We got up earlier today, with two things on our agenda. One, we wanted to look at the Hopewell Rocks. That, however, is dependent on the tides. We didn’t want to spend the whole day there watching the tides go up and down, so we took the morning to do our second thing – the zoo at Magnetic Hill.
It’s a nice little zoo, 40 acres, 70-some species, including the ever-popular big cats. They have cougars, black jaguars, lions, tigers, and an Amur leopard. They also have zebras, including a beautiful little foal. My heart was stolen by the peccaries, which were in the first enclosure we visited. They were just so plump and cute! After we’d been all around the zoo and looked at and photographed everything, I went back to draw the peccaries. Wouldn’t you know it, they all three hung out down at the back of the enclosure and hardly showed themselves at all. The trick to drawing animals is to pick your critter and wait for it to come around again so you can fill in a little more detail. Only these guys weren’t coming around at all! I still managed a small drawing, which will do as a reminder of the real thing.
Then we went to the Hopewell Rocks. This is the place where the highest tides in the world happen, on the Bay of Fundy. Our guide, Kevin, explained that this had to do not only with the amount of water coming in, but with the shape and depth of the Bay of Fundy. It’s funnel-shaped, and very deep at the wide end, but becomes shallower as it narrows, leaving the water nowhere to go but pile up, so to speak. This means that the high tide can reach 46′, although even the lowest of high tides is 32′. These tides have sculpted the “flowerpot rocks” of the bay, and at low tide you can walk on the seafloor among the rocks. At high tide you can kayak around their tops. Very cool.
This is the Lovers’ Arch – the top of the arch is 18′, and at the highest high tide, it is full of water. The tide has to rise 28 feet just to get to the foot of the rocks.
After we left Hopewell Rocks, we stopped for a lobster dinner – our first this trip, but probably not the only one we’ll eat. Then we drove to Amherst and the hotel where we’ll be spending the next three nights. That will be relaxing. Dr Fox wanted his picture taken on the lighthouse that welcomes visitors to Nova Scotia. David found a way – he’s our hero!

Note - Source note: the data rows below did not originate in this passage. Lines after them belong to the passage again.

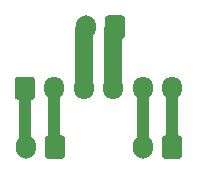
<source format=gbr>
%TF.GenerationSoftware,KiCad,Pcbnew,(5.1.10)-1*%
%TF.CreationDate,2021-10-08T12:17:51+09:00*%
%TF.ProjectId,XH_Board,58485f42-6f61-4726-942e-6b696361645f,rev?*%
%TF.SameCoordinates,Original*%
%TF.FileFunction,Copper,L2,Bot*%
%TF.FilePolarity,Positive*%
%FSLAX46Y46*%
G04 Gerber Fmt 4.6, Leading zero omitted, Abs format (unit mm)*
G04 Created by KiCad (PCBNEW (5.1.10)-1) date 2021-10-08 12:17:51*
%MOMM*%
%LPD*%
G01*
G04 APERTURE LIST*
%TA.AperFunction,ComponentPad*%
%ADD10O,1.700000X2.000000*%
%TD*%
%TA.AperFunction,ComponentPad*%
%ADD11O,1.700000X1.950000*%
%TD*%
%TA.AperFunction,Conductor*%
%ADD12C,0.250000*%
%TD*%
%TA.AperFunction,Conductor*%
%ADD13C,1.000000*%
%TD*%
%TA.AperFunction,Conductor*%
%ADD14C,1.500000*%
%TD*%
G04 APERTURE END LIST*
D10*
%TO.P,J4,2*%
%TO.N,Net-(J3-Pad1)*%
X124500000Y-106172000D03*
%TO.P,J4,1*%
%TO.N,Net-(J3-Pad2)*%
%TA.AperFunction,ComponentPad*%
G36*
G01*
X127850000Y-105422000D02*
X127850000Y-106922000D01*
G75*
G02*
X127600000Y-107172000I-250000J0D01*
G01*
X126400000Y-107172000D01*
G75*
G02*
X126150000Y-106922000I0J250000D01*
G01*
X126150000Y-105422000D01*
G75*
G02*
X126400000Y-105172000I250000J0D01*
G01*
X127600000Y-105172000D01*
G75*
G02*
X127850000Y-105422000I0J-250000D01*
G01*
G37*
%TD.AperFunction*%
%TD*%
D11*
%TO.P,J3,6*%
%TO.N,Net-(J1-Pad1)*%
X136937001Y-101185001D03*
%TO.P,J3,5*%
%TO.N,Net-(J1-Pad2)*%
X134437001Y-101185001D03*
%TO.P,J3,4*%
%TO.N,Net-(J2-Pad1)*%
X131937001Y-101185001D03*
%TO.P,J3,3*%
%TO.N,Net-(J2-Pad2)*%
X129437001Y-101185001D03*
%TO.P,J3,2*%
%TO.N,Net-(J3-Pad2)*%
X126937001Y-101185001D03*
%TO.P,J3,1*%
%TO.N,Net-(J3-Pad1)*%
%TA.AperFunction,ComponentPad*%
G36*
G01*
X123587001Y-101910001D02*
X123587001Y-100460001D01*
G75*
G02*
X123837001Y-100210001I250000J0D01*
G01*
X125037001Y-100210001D01*
G75*
G02*
X125287001Y-100460001I0J-250000D01*
G01*
X125287001Y-101910001D01*
G75*
G02*
X125037001Y-102160001I-250000J0D01*
G01*
X123837001Y-102160001D01*
G75*
G02*
X123587001Y-101910001I0J250000D01*
G01*
G37*
%TD.AperFunction*%
%TD*%
D10*
%TO.P,J2,2*%
%TO.N,Net-(J2-Pad2)*%
X129580000Y-96012000D03*
%TO.P,J2,1*%
%TO.N,Net-(J2-Pad1)*%
%TA.AperFunction,ComponentPad*%
G36*
G01*
X132930000Y-95262000D02*
X132930000Y-96762000D01*
G75*
G02*
X132680000Y-97012000I-250000J0D01*
G01*
X131480000Y-97012000D01*
G75*
G02*
X131230000Y-96762000I0J250000D01*
G01*
X131230000Y-95262000D01*
G75*
G02*
X131480000Y-95012000I250000J0D01*
G01*
X132680000Y-95012000D01*
G75*
G02*
X132930000Y-95262000I0J-250000D01*
G01*
G37*
%TD.AperFunction*%
%TD*%
%TO.P,J1,2*%
%TO.N,Net-(J1-Pad2)*%
X134406000Y-106172000D03*
%TO.P,J1,1*%
%TO.N,Net-(J1-Pad1)*%
%TA.AperFunction,ComponentPad*%
G36*
G01*
X137756000Y-105422000D02*
X137756000Y-106922000D01*
G75*
G02*
X137506000Y-107172000I-250000J0D01*
G01*
X136306000Y-107172000D01*
G75*
G02*
X136056000Y-106922000I0J250000D01*
G01*
X136056000Y-105422000D01*
G75*
G02*
X136306000Y-105172000I250000J0D01*
G01*
X137506000Y-105172000D01*
G75*
G02*
X137756000Y-105422000I0J-250000D01*
G01*
G37*
%TD.AperFunction*%
%TD*%
D12*
%TO.N,Net-(J1-Pad2)*%
X134437001Y-106140999D02*
X134406000Y-106172000D01*
D13*
X134437001Y-101185001D02*
X134437001Y-106140999D01*
D12*
%TO.N,Net-(J1-Pad1)*%
X136937001Y-106140999D02*
X136906000Y-106172000D01*
D13*
X136937001Y-101185001D02*
X136937001Y-106140999D01*
D12*
%TO.N,Net-(J2-Pad1)*%
X131937001Y-96154999D02*
X132080000Y-96012000D01*
D14*
X131937001Y-101185001D02*
X131937001Y-96154999D01*
D12*
%TO.N,Net-(J2-Pad2)*%
X129437001Y-96154999D02*
X129580000Y-96012000D01*
D14*
X129437001Y-101185001D02*
X129437001Y-96154999D01*
D12*
%TO.N,Net-(J3-Pad1)*%
X124437001Y-106109001D02*
X124500000Y-106172000D01*
D13*
X124437001Y-101185001D02*
X124437001Y-106109001D01*
D12*
%TO.N,Net-(J3-Pad2)*%
X126937001Y-106109001D02*
X127000000Y-106172000D01*
D13*
X126937001Y-101185001D02*
X126937001Y-106109001D01*
%TD*%
M02*

</source>
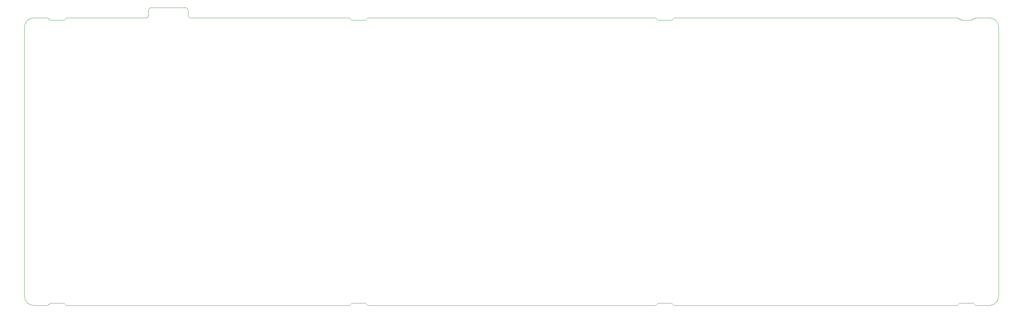
<source format=gm1>
G04 #@! TF.GenerationSoftware,KiCad,Pcbnew,(5.1.10-1-10_14)*
G04 #@! TF.CreationDate,2021-09-03T12:28:41-05:00*
G04 #@! TF.ProjectId,ori,6f72692e-6b69-4636-9164-5f7063625858,rev?*
G04 #@! TF.SameCoordinates,Original*
G04 #@! TF.FileFunction,Profile,NP*
%FSLAX46Y46*%
G04 Gerber Fmt 4.6, Leading zero omitted, Abs format (unit mm)*
G04 Created by KiCad (PCBNEW (5.1.10-1-10_14)) date 2021-09-03 12:28:41*
%MOMM*%
%LPD*%
G01*
G04 APERTURE LIST*
G04 #@! TA.AperFunction,Profile*
%ADD10C,0.050000*%
G04 #@! TD*
G04 APERTURE END LIST*
D10*
X240506113Y-44846874D02*
X166687621Y-44846876D01*
X241101426Y-45442187D02*
X240506113Y-44846874D01*
X244673304Y-45442187D02*
X241101426Y-45442187D01*
X245268617Y-44846874D02*
X244673304Y-45442187D01*
X245268617Y-44846874D02*
X317897077Y-44846876D01*
X321468955Y-45442189D02*
X322659581Y-44846876D01*
X319087703Y-45442189D02*
X321468955Y-45442189D01*
X317897077Y-44846876D02*
X319087703Y-45442189D01*
X322659581Y-44846876D02*
X326231335Y-44846880D01*
X121108809Y-44846880D02*
X161925117Y-44846876D01*
X89296901Y-44846876D02*
X109872441Y-44846880D01*
X80961555Y-44846880D02*
X84534397Y-44846876D01*
X326231335Y-118665940D02*
X322659581Y-118665688D01*
X317897077Y-118665688D02*
X318492390Y-118070375D01*
X318492390Y-118070375D02*
X322064268Y-118070375D01*
X322064268Y-118070375D02*
X322659581Y-118665688D01*
X166687621Y-44846876D02*
X166092308Y-45442189D01*
X166092308Y-45442189D02*
X162520430Y-45442189D01*
X162520430Y-45442189D02*
X161925117Y-44846876D01*
X89296901Y-44846876D02*
X88701588Y-45442189D01*
X88701588Y-45442189D02*
X85129710Y-45442189D01*
X85129710Y-45442189D02*
X84534397Y-44846876D01*
X161925117Y-118665688D02*
X89296901Y-118665688D01*
X240506461Y-118665688D02*
X166687621Y-118665688D01*
X317897077Y-118665688D02*
X245268965Y-118665688D01*
X161925117Y-118665688D02*
X162520430Y-118070375D01*
X162520430Y-118070375D02*
X166092308Y-118070375D01*
X166092308Y-118070375D02*
X166687621Y-118665688D01*
X240506461Y-118665688D02*
X241101774Y-118070375D01*
X241101774Y-118070375D02*
X244673652Y-118070375D01*
X244673652Y-118070375D02*
X245268965Y-118665688D01*
X88701588Y-118070375D02*
X89296901Y-118665688D01*
X85129710Y-118070375D02*
X88701588Y-118070375D01*
X84534397Y-118665688D02*
X85129710Y-118070375D01*
X84534397Y-118665688D02*
X80961555Y-118665940D01*
X328612595Y-47228140D02*
X328612595Y-116284680D01*
X78580295Y-47228140D02*
G75*
G02*
X80961555Y-44846880I2381260J0D01*
G01*
X80961555Y-118665940D02*
G75*
G02*
X78580295Y-116284680I0J2381260D01*
G01*
X328612595Y-116284680D02*
G75*
G02*
X326231335Y-118665940I-2381260J0D01*
G01*
X326231335Y-44846880D02*
G75*
G02*
X328612595Y-47228140I0J-2381260D01*
G01*
X120590625Y-44328696D02*
X120590625Y-42956250D01*
X110390625Y-42956302D02*
X110390625Y-44328696D01*
X110390625Y-44328696D02*
G75*
G02*
X109872441Y-44846880I-518184J0D01*
G01*
X110390625Y-42956302D02*
G75*
G02*
X111167865Y-42179062I777240J0D01*
G01*
X78580295Y-116284680D02*
X78580295Y-47228140D01*
X111167865Y-42179062D02*
X119813385Y-42179010D01*
X119813385Y-42179010D02*
G75*
G02*
X120590625Y-42956250I0J-777240D01*
G01*
X121108809Y-44846880D02*
G75*
G02*
X120590625Y-44328696I0J518184D01*
G01*
M02*

</source>
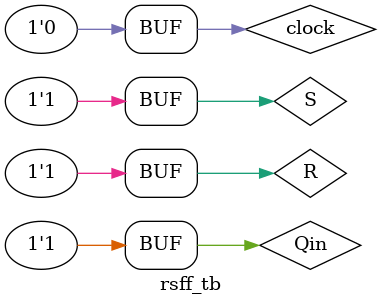
<source format=v>

module rsff(input wire clock,
input wire R,
input wire S,
input wire Qin,
output reg Qout,
output reg Qoutbar);

always @ (posedge clock)
begin
if ((!S) &&(!R))
begin
Qout = Qin;
Qoutbar = (!Qin);
end
else if((!S) &&(R))
begin
Qout = 0;
Qoutbar = 1;
end
else if((S) &&(!R))
begin
Qout = 1;
Qoutbar = 0;
end
else
begin
Qout = 1'bx;
Qoutbar = 1'bx;
end
end
endmodule


module rsff_tb;
wire Qout, Qoutbar;
reg R, S, Qin, clock;
rsff m(clock,R,S,Qin,Qout,Qoutbar);


initial
begin
	$monitor("S=%b, R=%b, Qin=%b, Qout=%b, Qoutbar=%b\n",S,R,Qin,Qout,Qoutbar);
	clock=0;
	clock=1;
	S = 1'b0;
	R = 1'b0;
	Qin = 1'b0;
	clock=0;
	
	#5
	clock=1;
	S = 1'b0;
	R = 1'b0;
	Qin = 1'b1;
	clock=0;
	
	#5
	clock=1;
	S = 1'b0;
	R = 1'b1;
	Qin = 1'b0;
	clock=0;
	
	#5
	clock=1;
	S = 1'b0;
	R = 1'b1;
	Qin = 1'b1;
	clock=0;
	
	#5
	clock=1;
	S = 1'b1;
	R = 1'b0;
	Qin = 1'b0;
	clock=0;
	
	#5
	clock=1;
	S = 1'b1;
	R = 1'b0;
	Qin = 1'b1;
	clock=0;
	
	#5
	clock=1;
	S = 1'b1;
	R = 1'b1;
	Qin = 1'b0;
	clock=0;
	
	#5
	clock=1;
	S = 1'b1;
	R = 1'b1;
	Qin = 1'b1;
	clock=0;
end
endmodule
</source>
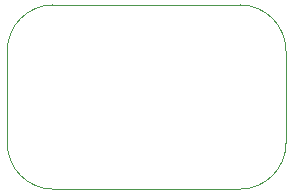
<source format=gko>
%TF.GenerationSoftware,KiCad,Pcbnew,4.0.5-e0-6337~49~ubuntu16.04.1*%
%TF.CreationDate,2017-01-29T12:57:44-08:00*%
%TF.ProjectId,2x3-USB-Power-Connector,3278332D5553422D506F7765722D436F,1.0*%
%TF.FileFunction,Profile,NP*%
%FSLAX46Y46*%
G04 Gerber Fmt 4.6, Leading zero omitted, Abs format (unit mm)*
G04 Created by KiCad (PCBNEW 4.0.5-e0-6337~49~ubuntu16.04.1) date Sun Jan 29 12:57:44 2017*
%MOMM*%
%LPD*%
G01*
G04 APERTURE LIST*
%ADD10C,0.350000*%
%ADD11C,0.040640*%
G04 APERTURE END LIST*
D10*
D11*
X139395800Y-89200560D02*
X123495800Y-89200560D01*
X139395800Y-104800560D02*
X123495800Y-104800560D01*
X143295800Y-100900560D02*
X143295800Y-93100560D01*
X119695800Y-100900560D02*
X119695800Y-93100560D01*
X143295800Y-93100560D02*
G75*
G03X139395800Y-89200560I-3900000J0D01*
G01*
X139395800Y-104800560D02*
G75*
G03X143295800Y-100900560I0J3900000D01*
G01*
X119695800Y-100900560D02*
G75*
G03X123595800Y-104800560I3900000J0D01*
G01*
X123595800Y-89200560D02*
G75*
G03X119695800Y-93100560I0J-3900000D01*
G01*
M02*

</source>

The downtown old-town part of Amherst has some lovely buildings in it, and we expect we’ll be spending some time photographing them over the next few days.
David also managed to find a greenhouse/garden centre where he scored a cactus with many flower buds. Attached to it was a market featuring lots of local produce. Although we’re not in the market for vegetables at the moment, I did get some fruit leather, locally made, and some not-nearly-as-sweet-as-usual dried cranberries, which have a very refreshing tang. I also scored some Grand Manan dulse at the Hopewell Rocks gift shop – yay!
Tomorrow it’s supposed to rain, so we have a museum trip lined up. I hope my poor, sore feet have recovered!